Monday, November 6, 2017

Handmade, Holiday, Homicide

Kiki Lowenstein and staff from "The Island of Broken Toys" are back for another go at solving a mystery and teaching crafts. In Handmade, Holiday, Homicide by Joanna Campbell Slan, Kiki and friends are planning their Christmas craft schedule. One class is something called Zentangle and Kiki has to take the class to an off-site location.

Attending the class are two older sisters; one sweet and nice, the other nasty and spiteful. Ester is eagerly awaiting the class, but Eudora is confrontational and disruptive. At the second class Laurel, one of Kiki's instructors is accosted by the security guard Brad Oxdemann, who has been stalking her. He wants to be a police officer, but she filed a complaint about him and that is preventing him from being hired.

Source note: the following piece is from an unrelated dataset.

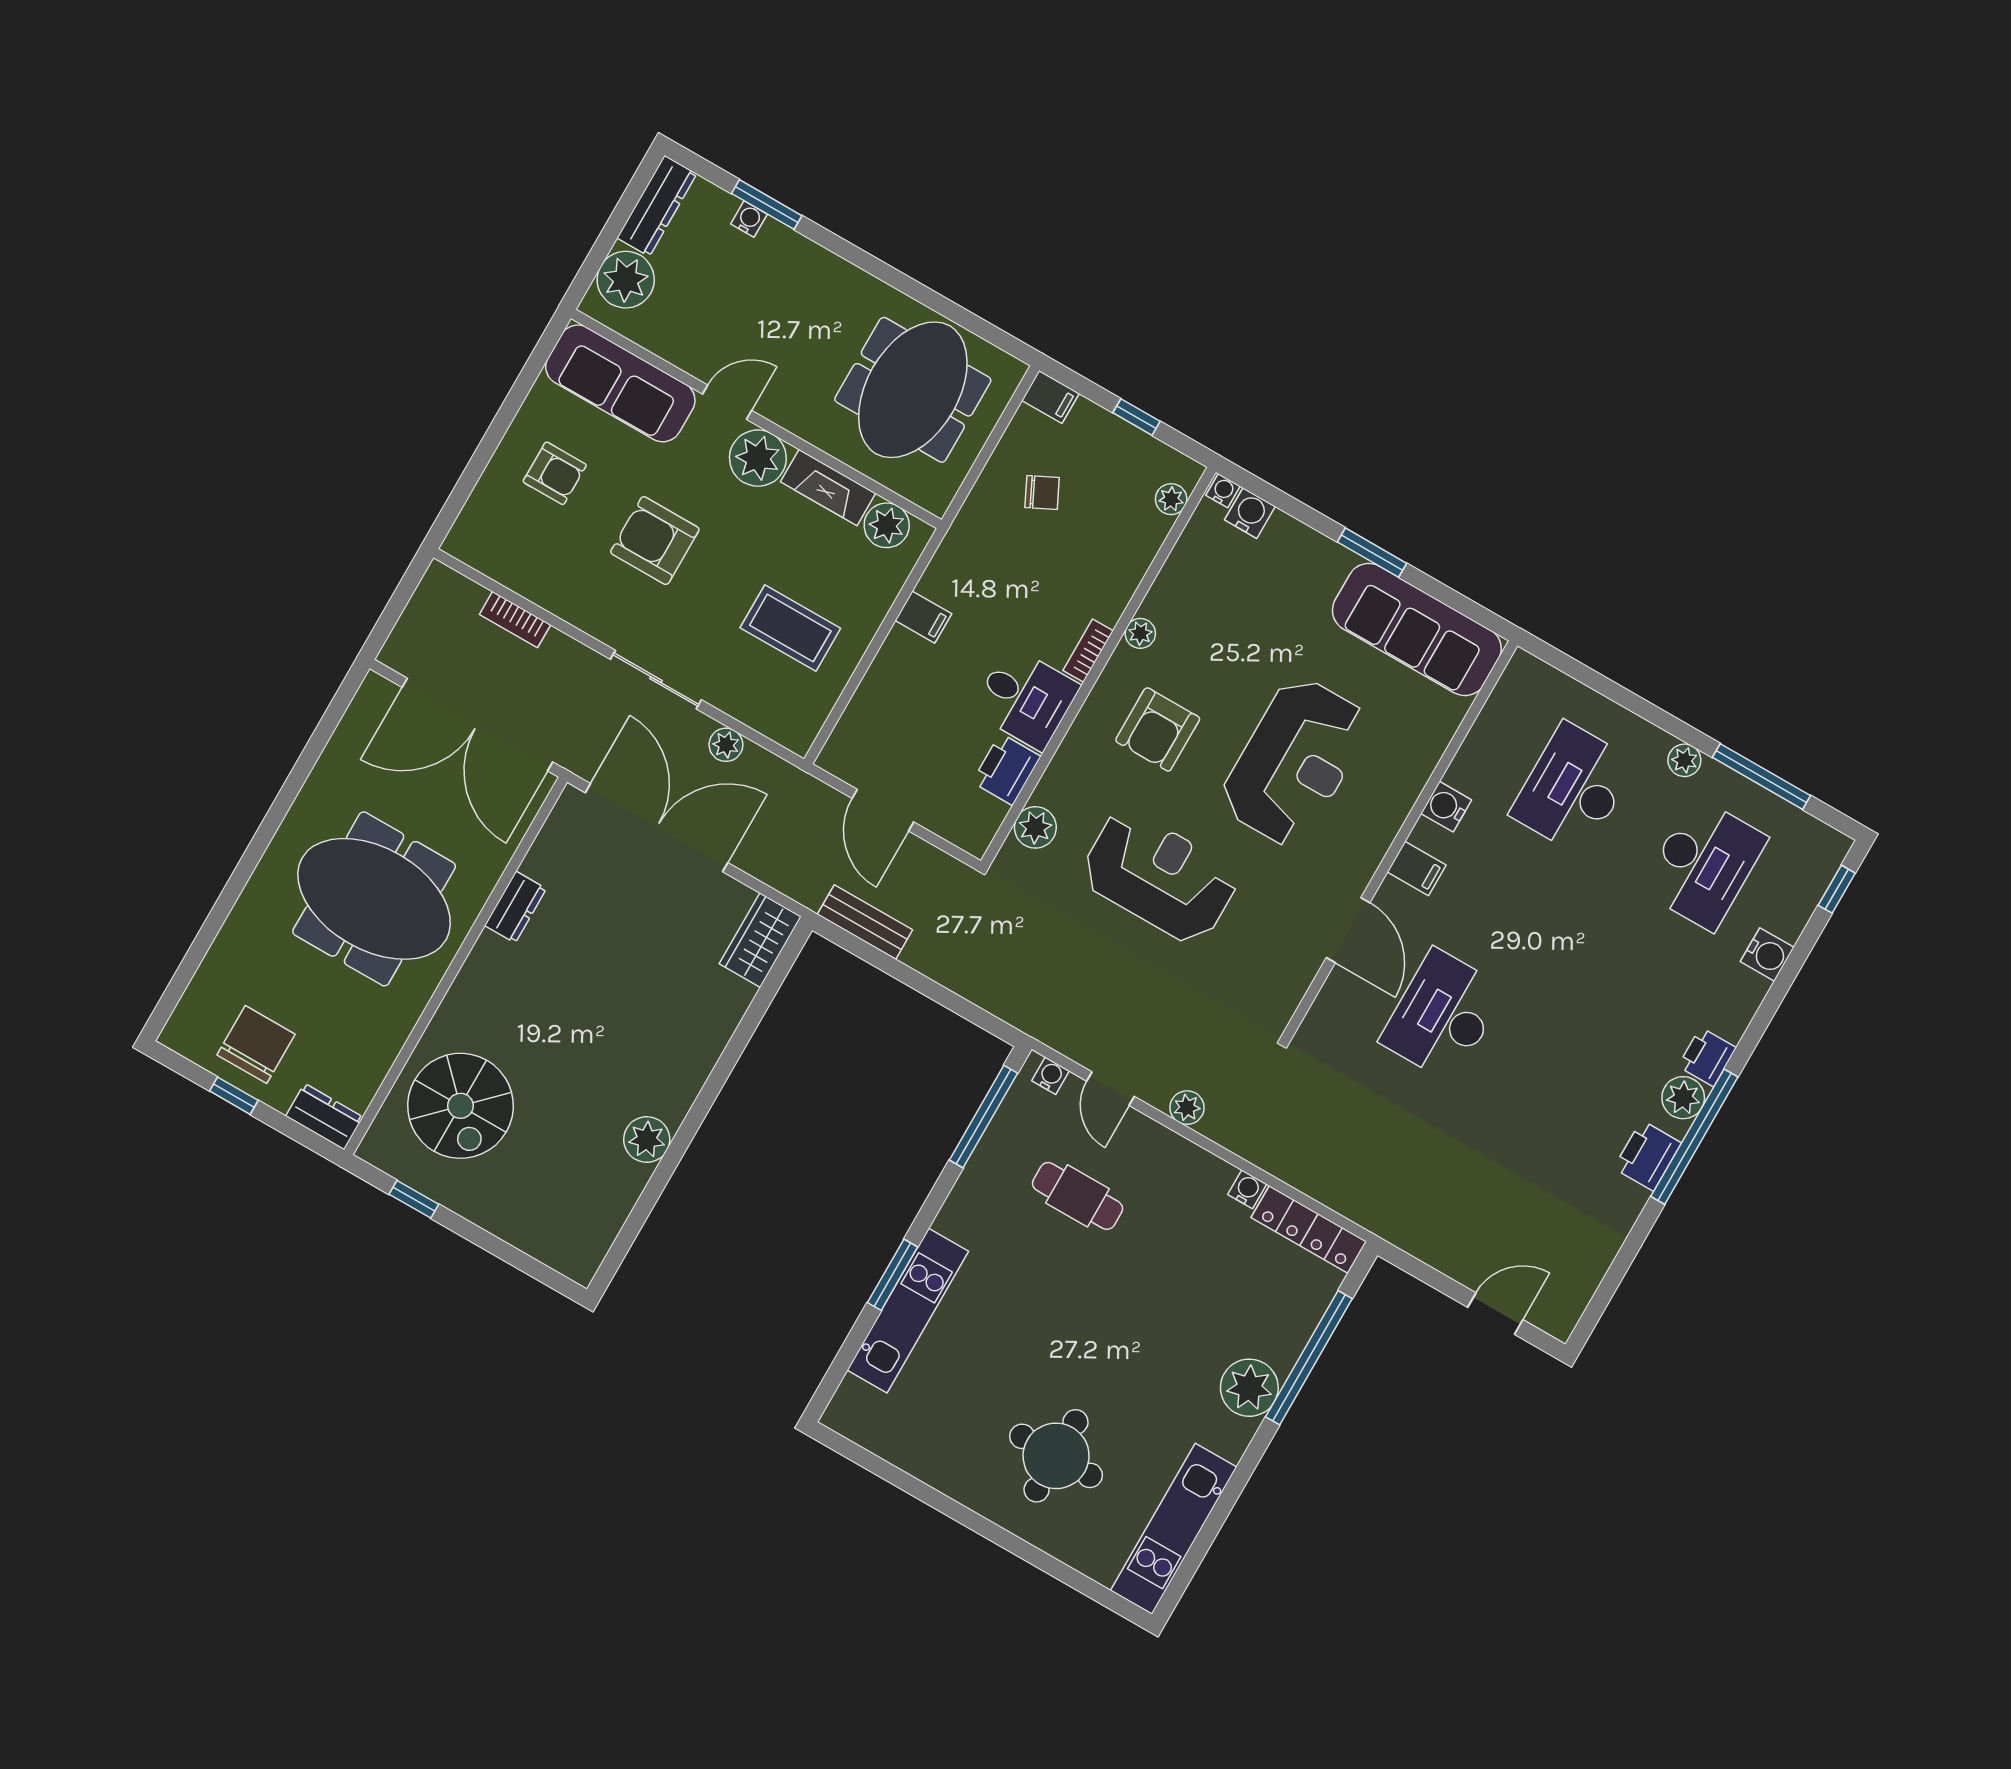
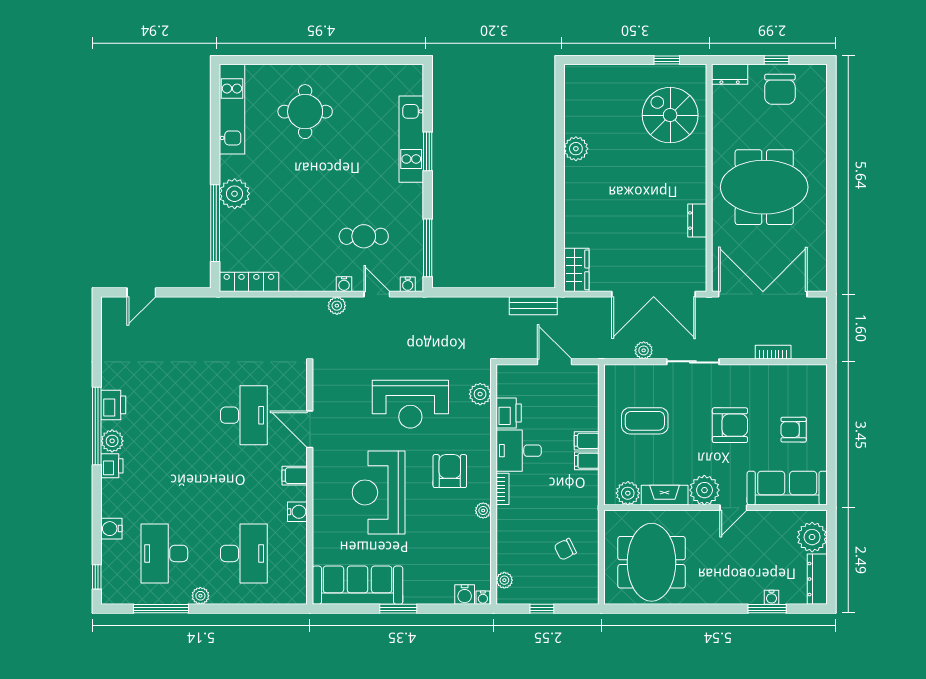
filing cabinet: (1050, 397) -> (587, 441), moved
water cooler: (1247, 1189) -> (344, 284), moved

When Eudora suddenly clasps at her chest and falls forward, the others try CPR, but by the time the paramedics arrive, she is dead. Everyone including the EMTs who arrive believe it is a death by natural causes.

Kiki discovers most everyone in the class had a motive to kill Eudora and she relates this information
to her Detective fiance. Meanwhile, although she is nearly ready to deliver her new baby, Kiki is dashing around in a flurry of activity. One time she slips and falls on the ice and manages to slide underneath the frame of a car. I had a hard time picturing this and when she deliberately does it again to avoid the murderer, I feared for her life and her unborn child's.

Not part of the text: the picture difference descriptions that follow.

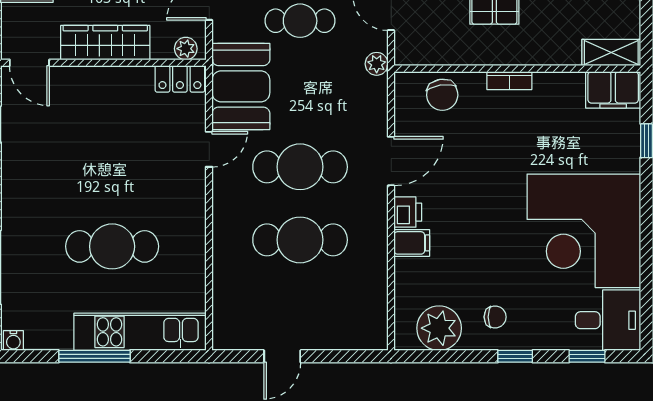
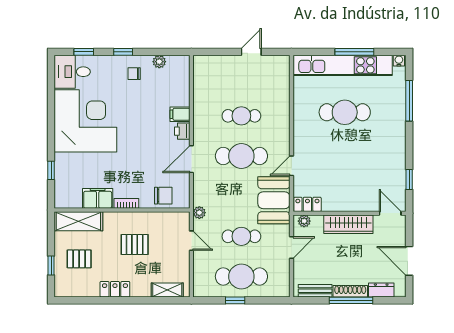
shelving: (611, 53) -> (78, 221), width x1.50, depth x1.33
filing cabinet: (613, 90) -> (98, 198), moved
chair: (442, 95) -> (163, 196), turned 99
cafe table: (300, 240) -> (241, 116), width x0.73, depth x0.74
plant: (439, 328) -> (159, 62), width x0.53, depth x0.53
kitchen unit: (140, 332) -> (343, 65), width x1.36

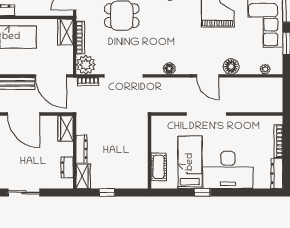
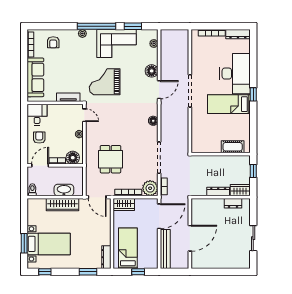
wardrobe: (66, 128) -> (201, 204), removed
wall: (150, 152) -> (221, 154), moved
cot: (159, 167) -> (233, 147), moved

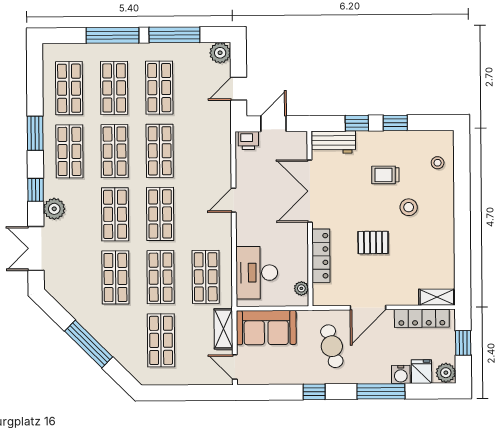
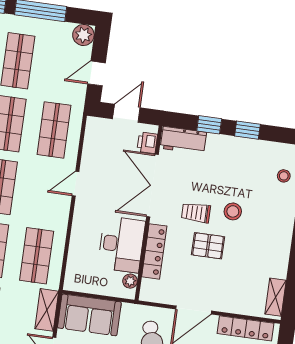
printer: (248, 141) -> (147, 143), moved, turned 90
shop shelf: (205, 150) -> (54, 130), added
trolley: (385, 175) -> (196, 213), moved
stool: (409, 207) -> (233, 211), moved
desk: (257, 273) -> (121, 244), moved, turned 180
shelving: (437, 297) -> (275, 297), moved, turned 90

I always loved these books especially the concept of a craft shops with classes, but this last book did not appeal to me. It appears as if the author is deliberately throwing all kinds of oddities into Kiki's life. She is raising her teenage daughter, now she has adopted her fiance's ex-wife's mixed race child (not even his child), her mother-in-law is acting out again and Kiki, herself, seems bent on overdoing everything. Maybe I was a slacker, but when I was nine months pregnant, the last thing I did was traipse around carrying craft supplies and avoiding murderers.

I'd like to see all the complications toned down a little for the next book, but I do not foresee that. Too bad because this was an excellent series in the early books.